Hugo Weaving et Natalie Portman : des acteurs convaincants
Les acteurs sont également bons. Malgré le port de son masque, Hugo Weaving donne une personnalité propre au personnage de V. Ce dernier se montre comme un être ambigu voulant rétablir la justice avec des moyens peu conventionnels. Par ailleurs, il donne à quelques moments une touche d'humour ironique et parfois un comique de situation qui le montre parfois immature. Mais son aspect dandy anglais avec son maintien rigide et son côté d'homme lettré apporte une touche de culture et de subtilité à un personnage qui n'en manque pas.

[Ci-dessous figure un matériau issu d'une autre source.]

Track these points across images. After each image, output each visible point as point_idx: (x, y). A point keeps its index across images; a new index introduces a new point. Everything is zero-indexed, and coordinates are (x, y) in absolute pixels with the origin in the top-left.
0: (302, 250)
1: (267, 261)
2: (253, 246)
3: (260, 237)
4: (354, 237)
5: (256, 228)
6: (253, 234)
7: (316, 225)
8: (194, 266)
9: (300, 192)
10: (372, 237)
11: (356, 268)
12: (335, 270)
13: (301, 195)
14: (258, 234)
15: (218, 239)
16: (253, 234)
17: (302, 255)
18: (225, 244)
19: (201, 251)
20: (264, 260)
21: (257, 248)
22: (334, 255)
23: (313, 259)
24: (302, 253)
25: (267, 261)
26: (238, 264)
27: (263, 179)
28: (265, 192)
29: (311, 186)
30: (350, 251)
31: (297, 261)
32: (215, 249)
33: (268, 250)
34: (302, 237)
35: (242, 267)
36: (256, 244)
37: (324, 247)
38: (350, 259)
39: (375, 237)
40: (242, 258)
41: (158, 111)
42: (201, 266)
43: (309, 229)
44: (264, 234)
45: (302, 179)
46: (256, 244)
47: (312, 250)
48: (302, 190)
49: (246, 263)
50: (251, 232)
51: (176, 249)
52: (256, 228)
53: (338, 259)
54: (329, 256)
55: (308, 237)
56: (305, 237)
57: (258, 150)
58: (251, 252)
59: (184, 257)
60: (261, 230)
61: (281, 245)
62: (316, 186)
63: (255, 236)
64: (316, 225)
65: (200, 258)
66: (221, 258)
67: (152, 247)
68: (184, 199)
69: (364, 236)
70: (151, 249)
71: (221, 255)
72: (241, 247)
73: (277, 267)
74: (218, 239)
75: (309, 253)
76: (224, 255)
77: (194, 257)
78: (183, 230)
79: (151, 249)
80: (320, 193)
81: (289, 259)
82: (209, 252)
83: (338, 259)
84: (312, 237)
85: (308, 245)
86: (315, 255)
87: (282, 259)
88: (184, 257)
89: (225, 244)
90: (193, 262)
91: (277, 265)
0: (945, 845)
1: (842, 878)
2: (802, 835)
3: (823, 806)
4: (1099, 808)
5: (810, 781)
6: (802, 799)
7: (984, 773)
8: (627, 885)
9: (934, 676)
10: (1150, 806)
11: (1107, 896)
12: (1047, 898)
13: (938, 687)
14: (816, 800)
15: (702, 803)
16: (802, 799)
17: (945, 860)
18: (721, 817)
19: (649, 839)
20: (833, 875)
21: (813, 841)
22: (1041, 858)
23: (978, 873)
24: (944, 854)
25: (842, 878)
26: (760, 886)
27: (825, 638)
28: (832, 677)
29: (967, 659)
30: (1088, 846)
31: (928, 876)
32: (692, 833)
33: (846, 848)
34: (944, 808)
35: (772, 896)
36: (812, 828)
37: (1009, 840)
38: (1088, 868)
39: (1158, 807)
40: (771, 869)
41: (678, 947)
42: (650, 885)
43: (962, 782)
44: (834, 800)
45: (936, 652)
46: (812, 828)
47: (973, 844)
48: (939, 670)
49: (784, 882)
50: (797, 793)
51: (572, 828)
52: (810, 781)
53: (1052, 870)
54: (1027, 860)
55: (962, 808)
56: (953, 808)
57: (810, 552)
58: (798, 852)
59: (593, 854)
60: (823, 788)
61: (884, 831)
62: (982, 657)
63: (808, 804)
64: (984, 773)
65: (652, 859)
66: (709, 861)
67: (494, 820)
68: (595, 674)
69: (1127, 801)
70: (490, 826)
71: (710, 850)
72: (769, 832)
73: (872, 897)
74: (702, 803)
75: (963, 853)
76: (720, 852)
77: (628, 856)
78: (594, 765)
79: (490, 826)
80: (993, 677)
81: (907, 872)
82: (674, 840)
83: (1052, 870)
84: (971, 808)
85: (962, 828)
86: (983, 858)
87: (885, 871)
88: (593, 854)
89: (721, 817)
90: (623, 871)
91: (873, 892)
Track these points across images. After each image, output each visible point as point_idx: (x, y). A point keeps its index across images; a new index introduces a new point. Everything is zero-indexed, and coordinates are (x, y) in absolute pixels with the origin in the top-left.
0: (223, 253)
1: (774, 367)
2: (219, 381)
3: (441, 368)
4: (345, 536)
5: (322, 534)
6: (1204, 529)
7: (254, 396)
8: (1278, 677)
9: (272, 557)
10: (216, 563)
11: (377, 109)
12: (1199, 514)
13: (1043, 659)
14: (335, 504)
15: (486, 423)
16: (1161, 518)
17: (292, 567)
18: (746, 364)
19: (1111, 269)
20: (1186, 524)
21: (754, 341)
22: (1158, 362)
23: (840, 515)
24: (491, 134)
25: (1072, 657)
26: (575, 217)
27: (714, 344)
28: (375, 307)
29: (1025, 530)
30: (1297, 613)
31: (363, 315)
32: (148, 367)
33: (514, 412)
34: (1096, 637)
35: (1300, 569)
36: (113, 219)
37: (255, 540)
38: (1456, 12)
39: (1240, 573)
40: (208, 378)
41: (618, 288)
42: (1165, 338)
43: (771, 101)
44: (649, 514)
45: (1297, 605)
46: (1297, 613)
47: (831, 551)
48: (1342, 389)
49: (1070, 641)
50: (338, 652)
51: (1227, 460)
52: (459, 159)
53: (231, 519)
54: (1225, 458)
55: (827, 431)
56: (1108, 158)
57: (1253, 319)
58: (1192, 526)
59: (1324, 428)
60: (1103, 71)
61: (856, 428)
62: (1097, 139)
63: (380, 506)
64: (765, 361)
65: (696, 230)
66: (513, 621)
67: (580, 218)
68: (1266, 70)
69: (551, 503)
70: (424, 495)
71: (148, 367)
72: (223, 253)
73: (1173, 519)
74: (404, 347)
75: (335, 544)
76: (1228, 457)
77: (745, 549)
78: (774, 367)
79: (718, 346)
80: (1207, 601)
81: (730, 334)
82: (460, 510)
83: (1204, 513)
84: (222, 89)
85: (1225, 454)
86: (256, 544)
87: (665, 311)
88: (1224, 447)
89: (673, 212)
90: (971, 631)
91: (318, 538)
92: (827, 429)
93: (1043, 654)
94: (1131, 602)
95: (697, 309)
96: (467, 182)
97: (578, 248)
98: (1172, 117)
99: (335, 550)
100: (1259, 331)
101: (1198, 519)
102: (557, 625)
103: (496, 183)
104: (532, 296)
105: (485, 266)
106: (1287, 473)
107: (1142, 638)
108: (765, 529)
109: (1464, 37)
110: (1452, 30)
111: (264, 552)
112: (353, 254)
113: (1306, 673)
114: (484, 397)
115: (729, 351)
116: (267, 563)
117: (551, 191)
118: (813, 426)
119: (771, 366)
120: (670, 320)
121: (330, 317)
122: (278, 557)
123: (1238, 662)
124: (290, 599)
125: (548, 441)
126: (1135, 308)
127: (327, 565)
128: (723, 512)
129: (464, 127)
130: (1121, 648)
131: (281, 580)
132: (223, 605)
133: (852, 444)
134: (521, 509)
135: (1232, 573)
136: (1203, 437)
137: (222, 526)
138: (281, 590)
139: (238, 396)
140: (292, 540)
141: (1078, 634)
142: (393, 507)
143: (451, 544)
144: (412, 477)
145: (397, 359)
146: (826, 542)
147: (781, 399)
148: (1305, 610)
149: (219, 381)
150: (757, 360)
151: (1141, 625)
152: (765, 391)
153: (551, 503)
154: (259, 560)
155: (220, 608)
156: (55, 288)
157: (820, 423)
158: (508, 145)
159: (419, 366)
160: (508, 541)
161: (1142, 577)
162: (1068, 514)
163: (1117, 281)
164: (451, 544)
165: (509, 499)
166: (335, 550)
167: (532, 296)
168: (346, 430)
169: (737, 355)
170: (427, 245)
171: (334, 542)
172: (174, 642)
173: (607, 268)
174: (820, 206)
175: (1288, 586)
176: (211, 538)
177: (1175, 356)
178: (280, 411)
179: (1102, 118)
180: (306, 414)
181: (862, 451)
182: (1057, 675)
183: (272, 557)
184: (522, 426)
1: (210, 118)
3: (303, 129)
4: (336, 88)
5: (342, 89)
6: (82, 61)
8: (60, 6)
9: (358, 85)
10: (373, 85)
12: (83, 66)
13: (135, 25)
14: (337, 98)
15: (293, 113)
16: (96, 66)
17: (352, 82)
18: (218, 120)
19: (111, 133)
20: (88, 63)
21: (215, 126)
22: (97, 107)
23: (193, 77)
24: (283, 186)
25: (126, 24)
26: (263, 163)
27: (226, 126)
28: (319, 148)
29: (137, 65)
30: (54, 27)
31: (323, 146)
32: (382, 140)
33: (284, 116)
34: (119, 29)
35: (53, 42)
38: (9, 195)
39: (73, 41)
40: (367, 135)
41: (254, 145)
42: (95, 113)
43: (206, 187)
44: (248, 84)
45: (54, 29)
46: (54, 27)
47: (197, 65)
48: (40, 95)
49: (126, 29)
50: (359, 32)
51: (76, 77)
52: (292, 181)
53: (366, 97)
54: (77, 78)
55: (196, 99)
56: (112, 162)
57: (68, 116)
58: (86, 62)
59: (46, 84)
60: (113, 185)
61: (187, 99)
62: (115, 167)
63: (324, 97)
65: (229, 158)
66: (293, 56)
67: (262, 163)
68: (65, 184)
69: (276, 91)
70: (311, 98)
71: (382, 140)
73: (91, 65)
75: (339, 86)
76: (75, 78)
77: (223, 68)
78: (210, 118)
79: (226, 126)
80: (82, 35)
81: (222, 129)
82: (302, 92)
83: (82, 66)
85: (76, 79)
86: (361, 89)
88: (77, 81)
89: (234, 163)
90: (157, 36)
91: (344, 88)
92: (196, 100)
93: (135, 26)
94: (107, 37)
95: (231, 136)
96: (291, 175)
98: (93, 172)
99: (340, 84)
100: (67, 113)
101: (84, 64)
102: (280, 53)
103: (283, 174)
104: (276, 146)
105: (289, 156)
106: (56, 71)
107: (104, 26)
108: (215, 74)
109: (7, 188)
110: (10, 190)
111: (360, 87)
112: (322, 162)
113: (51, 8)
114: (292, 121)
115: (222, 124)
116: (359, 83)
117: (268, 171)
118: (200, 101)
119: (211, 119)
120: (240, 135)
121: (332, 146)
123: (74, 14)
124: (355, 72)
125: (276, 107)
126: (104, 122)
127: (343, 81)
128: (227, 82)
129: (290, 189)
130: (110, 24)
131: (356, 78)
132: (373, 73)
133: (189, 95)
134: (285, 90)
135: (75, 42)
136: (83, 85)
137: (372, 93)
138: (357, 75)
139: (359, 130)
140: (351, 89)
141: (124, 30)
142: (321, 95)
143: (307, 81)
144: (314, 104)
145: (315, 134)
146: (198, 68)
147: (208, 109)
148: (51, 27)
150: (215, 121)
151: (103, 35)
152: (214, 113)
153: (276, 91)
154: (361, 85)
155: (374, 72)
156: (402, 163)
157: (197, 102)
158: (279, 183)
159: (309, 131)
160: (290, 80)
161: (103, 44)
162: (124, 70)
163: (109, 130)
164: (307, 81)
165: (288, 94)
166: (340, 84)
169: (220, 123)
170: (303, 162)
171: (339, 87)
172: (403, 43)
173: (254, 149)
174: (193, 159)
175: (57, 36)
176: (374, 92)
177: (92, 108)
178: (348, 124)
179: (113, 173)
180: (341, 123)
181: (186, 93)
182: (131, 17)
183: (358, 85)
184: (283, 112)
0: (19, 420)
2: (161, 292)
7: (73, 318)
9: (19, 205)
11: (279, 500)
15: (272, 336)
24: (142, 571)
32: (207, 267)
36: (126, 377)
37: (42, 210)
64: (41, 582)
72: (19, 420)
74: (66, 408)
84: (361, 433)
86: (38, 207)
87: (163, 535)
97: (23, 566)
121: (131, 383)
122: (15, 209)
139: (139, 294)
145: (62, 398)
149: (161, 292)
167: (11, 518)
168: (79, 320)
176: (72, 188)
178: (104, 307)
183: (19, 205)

Le bougre va jusqu'au point de porter un masque de la « Commedia dell'Arte » affichant un sourire à la fois ironique et effrayant. V est un super-héros n'ayant aucun pouvoir mais cherchant à atteindre le but qu'il s'est fixé dans la vie. Quant à Natalie Portman, elle donne une démonstration de son talent à travers une jeune femme cherchant à rester anonyme mais étant impliquée contre son gré dans la révolution en marche. Les autres acteurs offrent un jeu intéressant et satisfaisant.

Un divertissement de qualité malgré ses défauts
Un an d'attente et voici enfin le résultat sous nos yeux. Même si le film s'emmêle les pinceaux dans un message anarchiste flou, « V pour Vendetta » reste tout de même un divertissement de qualité qui ravira les fans de super-héros et d'action-réflexion. À voir absolument !
N'oubliez pas : « People shouldn't be afraid about the government. Government should be afraid about their people »

V, à quoi ressembles-tu sans ton masque ?
V, ce n'est pas une personne mais bel et bien quatre !
Le premier acteur à avoir enfilé le costume fut James Purefoy. Cet Anglais révélé dans la petite série « Rome » sur HBO avait toutes les qualités requises pour incarner V. Utilisant aisément le langage élisabéthain et arborant un maintien digne d'un dandy de ce nom, James Purefoy l'incarna au début du film. Mais en avril 2005, l'acteur confia dans la presse : « Jouer avec un masque est très dur. J'ai mis vingt ans à apprendre à contrôler mon visage et aujourd'hui, je ne dois plus m'en servir. On est très isolé derrière un masque : personne ne sait ce que vous pensez ou ressentez ». Un mois plus tard, l'acteur abandonna le projet. La Warner Bros déclara également que James Purefoy n'avait pas une voix assez puissante pour parler à travers le masque et que l'acteur serait doublé par Hugo Weaving possédant une voix plus convenable.
Or après le départ de James Purefoy, Hugo Weaving fut choisi pour le rôle de V. L'agent Smith incarne son personnage vers la moitié du film, la première moitié étant assurée par James Purefoy.
Les deux autres personnes ayant enfilé le masque du justicier se retrouvent à la fin du générique car ce ne sont pas réellement des acteurs, mais des cascadeurs. David Leitch (doublure officielle de Brad Pitt) et Chad Stahelski (doublure officielle de Keanu Reeves) assurent les rares scènes d'action du film.
Quatre acteurs, un seul costume, le spectateur ne voit pas la différence : c'est ça la magie du cinéma !
Note : n'ayant aucune connaissance de la bande dessinée originelle, je fais donc abstraction de la comparaison entre les deux supports. Toutefois, si quelqu'un s'en sent capable, il peut s'il désire établir cette comparaison.